(Data for this task Opens)

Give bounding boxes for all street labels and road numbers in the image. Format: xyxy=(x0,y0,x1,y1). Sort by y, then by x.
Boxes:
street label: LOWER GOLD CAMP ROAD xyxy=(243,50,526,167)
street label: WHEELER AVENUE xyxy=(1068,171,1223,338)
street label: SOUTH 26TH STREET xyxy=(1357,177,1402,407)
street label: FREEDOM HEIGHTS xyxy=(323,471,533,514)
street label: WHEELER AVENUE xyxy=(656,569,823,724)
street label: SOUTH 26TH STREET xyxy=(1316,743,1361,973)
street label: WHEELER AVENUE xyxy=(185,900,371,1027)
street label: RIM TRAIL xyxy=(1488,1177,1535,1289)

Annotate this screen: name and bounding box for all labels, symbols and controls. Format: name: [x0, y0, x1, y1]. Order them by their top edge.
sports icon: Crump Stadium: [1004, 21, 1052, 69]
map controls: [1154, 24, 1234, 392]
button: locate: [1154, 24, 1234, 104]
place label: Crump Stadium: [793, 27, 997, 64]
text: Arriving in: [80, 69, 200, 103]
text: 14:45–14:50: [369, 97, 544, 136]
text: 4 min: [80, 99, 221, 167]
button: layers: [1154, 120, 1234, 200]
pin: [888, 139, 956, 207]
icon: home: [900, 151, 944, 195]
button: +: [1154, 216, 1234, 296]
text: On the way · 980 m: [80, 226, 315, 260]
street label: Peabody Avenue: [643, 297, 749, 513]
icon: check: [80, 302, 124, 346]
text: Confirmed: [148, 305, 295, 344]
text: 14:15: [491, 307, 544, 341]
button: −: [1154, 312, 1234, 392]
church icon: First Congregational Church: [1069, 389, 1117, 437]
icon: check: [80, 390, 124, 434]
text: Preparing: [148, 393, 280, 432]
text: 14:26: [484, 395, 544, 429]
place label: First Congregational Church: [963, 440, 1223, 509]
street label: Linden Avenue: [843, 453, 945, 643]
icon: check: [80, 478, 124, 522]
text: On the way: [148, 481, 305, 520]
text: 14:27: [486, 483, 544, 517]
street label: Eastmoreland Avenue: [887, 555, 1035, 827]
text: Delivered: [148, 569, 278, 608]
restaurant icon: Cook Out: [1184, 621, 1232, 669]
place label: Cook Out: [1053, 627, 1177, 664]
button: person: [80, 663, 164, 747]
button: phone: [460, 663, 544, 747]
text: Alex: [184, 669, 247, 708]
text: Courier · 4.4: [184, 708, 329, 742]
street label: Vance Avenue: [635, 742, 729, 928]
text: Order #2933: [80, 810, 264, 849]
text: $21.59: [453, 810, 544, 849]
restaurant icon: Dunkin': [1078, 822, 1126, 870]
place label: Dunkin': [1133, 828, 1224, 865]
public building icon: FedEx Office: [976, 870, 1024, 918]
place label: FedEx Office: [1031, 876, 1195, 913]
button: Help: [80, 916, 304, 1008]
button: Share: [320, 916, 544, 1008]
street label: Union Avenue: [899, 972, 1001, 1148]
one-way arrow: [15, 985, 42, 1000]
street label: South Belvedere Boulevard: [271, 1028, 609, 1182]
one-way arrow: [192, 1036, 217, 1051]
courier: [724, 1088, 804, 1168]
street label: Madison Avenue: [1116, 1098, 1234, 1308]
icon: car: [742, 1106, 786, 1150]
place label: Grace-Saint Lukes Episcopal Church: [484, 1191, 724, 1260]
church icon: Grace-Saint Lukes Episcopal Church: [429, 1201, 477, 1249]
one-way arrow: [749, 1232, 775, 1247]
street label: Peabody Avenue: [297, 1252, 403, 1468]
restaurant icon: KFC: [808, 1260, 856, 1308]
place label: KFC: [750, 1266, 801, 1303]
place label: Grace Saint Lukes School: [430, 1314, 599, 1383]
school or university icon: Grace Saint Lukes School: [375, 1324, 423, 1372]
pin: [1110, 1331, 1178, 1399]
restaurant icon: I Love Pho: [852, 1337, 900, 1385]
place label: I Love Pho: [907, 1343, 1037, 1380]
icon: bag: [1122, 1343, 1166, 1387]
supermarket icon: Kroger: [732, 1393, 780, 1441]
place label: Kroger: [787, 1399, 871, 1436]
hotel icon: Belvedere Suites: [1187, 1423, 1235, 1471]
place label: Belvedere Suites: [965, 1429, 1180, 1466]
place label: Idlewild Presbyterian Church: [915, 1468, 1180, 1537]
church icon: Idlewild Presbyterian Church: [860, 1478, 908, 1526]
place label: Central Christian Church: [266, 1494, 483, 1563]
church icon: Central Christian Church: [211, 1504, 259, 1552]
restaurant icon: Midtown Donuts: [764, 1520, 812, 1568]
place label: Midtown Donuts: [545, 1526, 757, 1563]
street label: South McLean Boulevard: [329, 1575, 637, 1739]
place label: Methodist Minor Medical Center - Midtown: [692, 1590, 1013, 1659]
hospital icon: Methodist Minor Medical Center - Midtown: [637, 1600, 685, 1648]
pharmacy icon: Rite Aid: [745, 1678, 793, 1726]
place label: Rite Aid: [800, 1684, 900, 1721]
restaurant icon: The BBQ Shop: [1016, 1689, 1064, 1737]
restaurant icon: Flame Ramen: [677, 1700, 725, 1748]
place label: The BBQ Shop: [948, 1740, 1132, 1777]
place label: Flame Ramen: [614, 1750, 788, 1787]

(Data for this task Closes)

Instructions for the task
Extract each line from the entries above that contains the string "Suites".

Finished exercise
hotel icon: Belvedere Suites: [1187, 1423, 1235, 1471]
place label: Belvedere Suites: [965, 1429, 1180, 1466]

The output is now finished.